▶ REQUIRED ACTION: What do the lines from the one containing "91. **sebe** ispreplitati" through the end of the entries say? Quote them exactly, and only them.

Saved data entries
--------

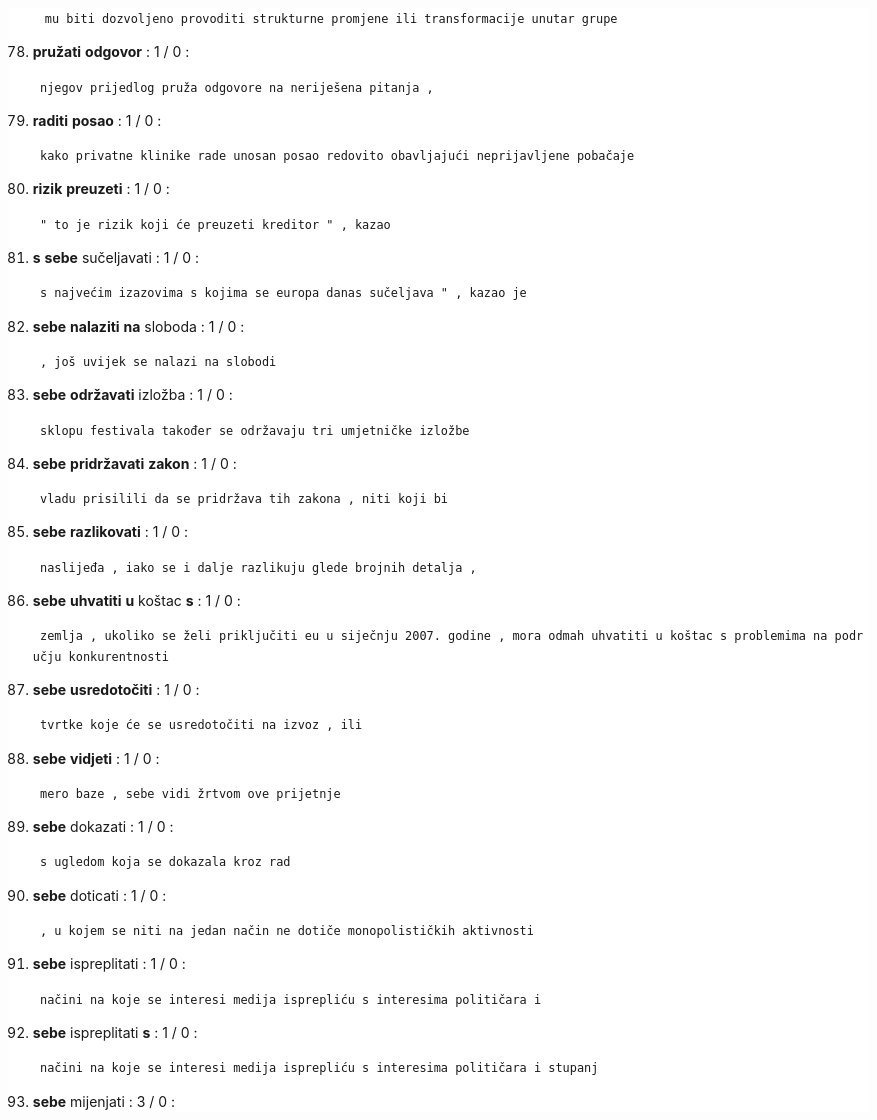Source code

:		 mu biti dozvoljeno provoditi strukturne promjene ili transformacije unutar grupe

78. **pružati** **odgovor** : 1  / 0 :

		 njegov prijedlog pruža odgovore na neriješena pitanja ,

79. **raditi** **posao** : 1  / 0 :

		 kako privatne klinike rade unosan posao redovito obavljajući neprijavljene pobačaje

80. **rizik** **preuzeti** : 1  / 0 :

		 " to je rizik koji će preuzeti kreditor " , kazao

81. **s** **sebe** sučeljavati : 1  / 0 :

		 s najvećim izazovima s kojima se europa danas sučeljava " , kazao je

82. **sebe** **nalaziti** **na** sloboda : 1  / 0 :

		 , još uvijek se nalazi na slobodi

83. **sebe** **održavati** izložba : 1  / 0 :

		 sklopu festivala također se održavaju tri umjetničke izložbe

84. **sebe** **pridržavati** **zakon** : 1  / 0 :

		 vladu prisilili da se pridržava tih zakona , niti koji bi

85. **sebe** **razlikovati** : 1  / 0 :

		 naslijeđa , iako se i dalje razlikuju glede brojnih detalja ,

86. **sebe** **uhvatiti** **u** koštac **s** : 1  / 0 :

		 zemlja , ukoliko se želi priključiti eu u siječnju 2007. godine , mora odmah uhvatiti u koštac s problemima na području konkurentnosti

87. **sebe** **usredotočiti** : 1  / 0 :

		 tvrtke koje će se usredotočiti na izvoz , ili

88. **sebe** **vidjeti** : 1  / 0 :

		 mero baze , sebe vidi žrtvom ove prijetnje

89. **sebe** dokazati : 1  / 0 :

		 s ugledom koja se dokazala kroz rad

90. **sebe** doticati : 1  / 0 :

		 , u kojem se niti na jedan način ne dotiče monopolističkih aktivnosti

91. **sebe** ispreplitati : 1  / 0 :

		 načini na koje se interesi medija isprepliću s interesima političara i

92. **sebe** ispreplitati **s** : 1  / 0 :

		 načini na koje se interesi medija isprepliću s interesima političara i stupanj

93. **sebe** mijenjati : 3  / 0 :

--------

▶ EXERCISE ANSWER:
91. **sebe** ispreplitati : 1  / 0 :

		 načini na koje se interesi medija isprepliću s interesima političara i

92. **sebe** ispreplitati **s** : 1  / 0 :

		 načini na koje se interesi medija isprepliću s interesima političara i stupanj

93. **sebe** mijenjati : 3  / 0 :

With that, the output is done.